Populism, Solidarity and the European project
Some theoretical thoughts and talks about Europe and the EU
After the blog about the places I will visit, I should also provide you with some of my thoughts about the research that I’ll do on my trip. Why am I going here and what do I plan to bring home? The idea of making a trip through Eastern Europe has been following me for years. When all my friends started travelling, I always stayed home. Knowing that after my studies I was going to travel and benefit from the knowledge that I gained during my studies. I did not know back then, that my topic of studies was going to be so highly debated at the moment of my trip, making my project much more relevant and interesting.
‘Primetime for European related discussions, so for me.’
At the moment it is primetime for everyone interested in Europe and the EU. With the threat of Russia, Brexit, the Solidarity crisis, Populism, the backlash of the crisis, etcetera, with on the background the running up to the European Parliament elections. It is time to look for new answers and solutions to problems that are related to each other. In order to save the EU and the idea of a peaceful and united Europe, we need to get to the bottom of the malfunctions causing these problems.
The weekend before my departure, De Balie and Dutchculture organized the second edition of the Forum for European culture: Act for Democracy. We went to see one of the most interesting thinker about the EU at the moment, Ulrike Guerot in debate with Jan-Werner Muller and Slawomir Sierakowski about Populism in the EU and Europe. There is obviously a lot that they had to say about the problems with populism, but one that I would like to pick out is that we may not realize enough that populism is structurally working against the EU as it has a strong link with Nationalism. The governments of the states still have an enormous power and influence within the EU. If the governments of the states turn into the populist direction, the project of the EU will be damaged. Guerot, Muller and Sierakowski all agreed that populism damages democracy, liberalism and constructs nationalism and protectionism. At their turn Nationalism and protectionism are both deconstructive in the process of reforming the EU into a widely supported project.
‘Are you solidair?’
During my conversation with Emilia Palonen, professor at the Helsinki University, we talked about the solidarity crisis and populism as reasons for the stagnation in the EU politics. The project of the EU started out of mostly economic reasons, and not out of solidarity. The construction of the EU is therefore not build to foster solidarity. And as we are tearing down our national welfare states because of austerity reasons, we are less likely to have solidarity on the international EU level. She pointed out that we need a new narrative so we can build a new form of solidarity between the North and the South. This can be the narrative focusing on climate change. Though as the South is dealing with refugees, this may not be the narrative that will root there. Another option is to focus on the local and regional actors and stimulate cooperation. If we manage to bring together different actors of local democracy all over Europe they can exchange knowledge and experiences, become more efficient in their problem solving and transferring knowledge. By meeting people from other area’s and by exchanging experiences, a form of identification and a European public sphere is also stimulated. As the lack of solidarity is not only due to protectionism and nationalism it is also combined with identity politics and the missing of a functioning European public sphere. When Emilia Palonen talked further, she highlighted how distant the EU feels and how unreachable it is for local entrepreneurs and citizens. The EU is building up walls not only around the EU geographically, but also on the inside. There is almost no control on the politicians working for the EU. How can the public know what is going on and how the EU functions if they are not educated and there are almost no journalists reporting about it? There is a serious lack of open and non-elite discussion on the EU within Europe.

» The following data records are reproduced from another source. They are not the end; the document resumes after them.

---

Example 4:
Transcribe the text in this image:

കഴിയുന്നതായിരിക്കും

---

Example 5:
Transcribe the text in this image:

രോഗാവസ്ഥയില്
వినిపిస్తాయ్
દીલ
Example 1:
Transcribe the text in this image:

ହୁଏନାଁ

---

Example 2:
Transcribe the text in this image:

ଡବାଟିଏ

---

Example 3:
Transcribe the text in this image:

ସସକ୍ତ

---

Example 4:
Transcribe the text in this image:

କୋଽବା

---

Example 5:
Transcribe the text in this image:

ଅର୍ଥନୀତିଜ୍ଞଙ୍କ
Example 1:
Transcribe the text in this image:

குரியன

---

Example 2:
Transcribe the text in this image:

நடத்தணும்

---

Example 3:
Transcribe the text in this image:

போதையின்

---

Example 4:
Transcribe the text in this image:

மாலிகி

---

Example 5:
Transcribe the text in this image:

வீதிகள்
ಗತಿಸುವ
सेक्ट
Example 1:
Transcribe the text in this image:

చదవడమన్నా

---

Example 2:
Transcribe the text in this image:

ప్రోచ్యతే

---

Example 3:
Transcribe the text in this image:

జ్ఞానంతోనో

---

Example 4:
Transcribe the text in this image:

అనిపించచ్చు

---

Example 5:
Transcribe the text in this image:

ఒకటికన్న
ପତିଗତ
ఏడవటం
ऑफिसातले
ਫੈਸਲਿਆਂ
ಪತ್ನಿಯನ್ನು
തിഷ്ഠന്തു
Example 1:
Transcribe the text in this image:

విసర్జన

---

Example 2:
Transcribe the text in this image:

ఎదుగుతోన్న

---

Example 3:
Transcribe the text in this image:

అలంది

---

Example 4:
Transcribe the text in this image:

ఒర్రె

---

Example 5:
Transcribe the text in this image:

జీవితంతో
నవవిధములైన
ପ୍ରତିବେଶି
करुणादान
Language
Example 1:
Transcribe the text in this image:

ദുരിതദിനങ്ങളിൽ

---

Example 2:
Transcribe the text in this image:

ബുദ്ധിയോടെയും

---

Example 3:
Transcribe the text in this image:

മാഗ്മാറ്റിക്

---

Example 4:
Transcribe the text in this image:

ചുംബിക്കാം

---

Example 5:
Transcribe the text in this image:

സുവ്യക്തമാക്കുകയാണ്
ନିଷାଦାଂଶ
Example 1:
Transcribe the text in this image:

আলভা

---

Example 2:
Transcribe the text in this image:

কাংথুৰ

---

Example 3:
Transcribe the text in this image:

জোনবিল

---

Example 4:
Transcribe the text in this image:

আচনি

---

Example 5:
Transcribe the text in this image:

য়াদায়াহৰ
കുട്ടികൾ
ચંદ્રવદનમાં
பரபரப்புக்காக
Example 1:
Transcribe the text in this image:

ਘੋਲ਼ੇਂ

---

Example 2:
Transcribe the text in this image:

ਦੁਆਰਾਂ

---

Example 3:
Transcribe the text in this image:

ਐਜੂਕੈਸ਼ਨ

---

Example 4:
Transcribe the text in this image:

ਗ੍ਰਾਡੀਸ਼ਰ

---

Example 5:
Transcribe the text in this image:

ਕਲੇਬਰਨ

At the moment there is no incentive for the nationstates to change this situation and stimulate the knowledge and the European public sphere. They use the lack of knowledge to make the EU their scapegoat for national problems and mistakes. The lack of journalistic reports makes that the second truth told national by the politicians, is never checked. We simply do not really know how decisions are made, how laws have come about and how new regulation has come to exist.

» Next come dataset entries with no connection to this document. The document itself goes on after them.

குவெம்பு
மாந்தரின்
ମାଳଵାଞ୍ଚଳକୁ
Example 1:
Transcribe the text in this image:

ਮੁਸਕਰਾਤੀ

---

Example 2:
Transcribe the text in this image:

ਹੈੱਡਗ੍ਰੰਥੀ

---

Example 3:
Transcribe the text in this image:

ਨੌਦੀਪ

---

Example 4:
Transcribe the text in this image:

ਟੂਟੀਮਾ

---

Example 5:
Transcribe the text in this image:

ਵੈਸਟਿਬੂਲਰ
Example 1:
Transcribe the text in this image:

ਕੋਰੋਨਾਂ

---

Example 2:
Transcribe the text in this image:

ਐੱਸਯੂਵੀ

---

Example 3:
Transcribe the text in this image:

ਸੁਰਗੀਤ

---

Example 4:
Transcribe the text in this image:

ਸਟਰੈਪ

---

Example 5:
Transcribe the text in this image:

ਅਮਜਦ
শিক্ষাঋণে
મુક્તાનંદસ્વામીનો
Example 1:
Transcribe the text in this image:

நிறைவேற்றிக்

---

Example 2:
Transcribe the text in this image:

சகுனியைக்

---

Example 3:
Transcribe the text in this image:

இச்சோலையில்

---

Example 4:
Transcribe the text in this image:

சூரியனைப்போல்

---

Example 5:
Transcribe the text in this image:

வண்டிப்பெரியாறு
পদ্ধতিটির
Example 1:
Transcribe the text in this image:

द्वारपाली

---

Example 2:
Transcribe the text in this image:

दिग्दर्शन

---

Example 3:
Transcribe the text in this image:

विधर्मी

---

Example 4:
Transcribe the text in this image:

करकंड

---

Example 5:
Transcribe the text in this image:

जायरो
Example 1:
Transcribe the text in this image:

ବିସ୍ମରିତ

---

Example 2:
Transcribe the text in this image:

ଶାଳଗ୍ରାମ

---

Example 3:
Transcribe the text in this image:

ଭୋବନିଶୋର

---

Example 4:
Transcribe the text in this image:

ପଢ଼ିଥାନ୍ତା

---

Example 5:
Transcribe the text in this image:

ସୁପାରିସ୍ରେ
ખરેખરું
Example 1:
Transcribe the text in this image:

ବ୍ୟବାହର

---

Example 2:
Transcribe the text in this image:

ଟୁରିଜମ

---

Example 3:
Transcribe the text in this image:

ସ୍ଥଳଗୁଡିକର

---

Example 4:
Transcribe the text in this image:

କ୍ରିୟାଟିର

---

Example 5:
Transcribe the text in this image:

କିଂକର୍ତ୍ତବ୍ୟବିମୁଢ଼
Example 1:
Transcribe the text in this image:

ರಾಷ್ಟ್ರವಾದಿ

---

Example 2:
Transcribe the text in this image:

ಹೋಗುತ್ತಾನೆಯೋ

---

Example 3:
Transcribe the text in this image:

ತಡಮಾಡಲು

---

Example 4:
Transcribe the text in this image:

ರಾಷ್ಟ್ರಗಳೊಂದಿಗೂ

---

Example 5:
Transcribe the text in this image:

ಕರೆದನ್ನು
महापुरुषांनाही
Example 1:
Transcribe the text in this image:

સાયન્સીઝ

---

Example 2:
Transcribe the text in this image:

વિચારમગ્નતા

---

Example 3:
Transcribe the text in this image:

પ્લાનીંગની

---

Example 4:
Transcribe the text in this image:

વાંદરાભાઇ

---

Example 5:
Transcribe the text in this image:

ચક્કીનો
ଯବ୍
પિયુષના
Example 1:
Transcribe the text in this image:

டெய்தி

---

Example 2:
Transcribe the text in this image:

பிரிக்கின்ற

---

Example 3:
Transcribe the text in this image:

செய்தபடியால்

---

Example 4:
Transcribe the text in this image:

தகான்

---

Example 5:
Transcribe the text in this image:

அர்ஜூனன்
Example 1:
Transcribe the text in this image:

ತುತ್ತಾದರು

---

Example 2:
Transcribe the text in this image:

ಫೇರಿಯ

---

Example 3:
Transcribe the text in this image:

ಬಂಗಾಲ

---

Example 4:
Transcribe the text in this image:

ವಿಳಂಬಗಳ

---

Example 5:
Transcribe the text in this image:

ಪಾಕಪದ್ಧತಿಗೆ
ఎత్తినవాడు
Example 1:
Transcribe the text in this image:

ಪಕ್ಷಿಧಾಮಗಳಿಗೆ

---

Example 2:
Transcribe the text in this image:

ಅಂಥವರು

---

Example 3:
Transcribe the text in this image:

This is the time that I started to look for Europe, culturally, geographically and politically. My stories will be marked by this and so I hope to contribute my part to the European public sphere. Ulrike Guerot described the process very well. We are at a moment in time where we have to rethink our systems, our world. And while we are doing this, everyone wants to have a say. All these stories, views, perspectives have to twirl and in the end we will find a new system to organize our world in.
I could go on and on about amazing stories that I have studied for so many years, about nationalism, wars, symbols, revolutions, maps and so on. And I will go on about these stories in my blog. I hope that these stories get contested, put out of context, turned around and added with much more insights. I hope to get back with a much broader and stronger understanding of our region and what Europe actually binds. The title of the project highlights this search, because the first question asked during European Studies is, Where is Europe? Though this is mostly meant geographically, it is also interesting to ask the question culturally. For both these question it is important to never expect a straight forward answer or an answer at all.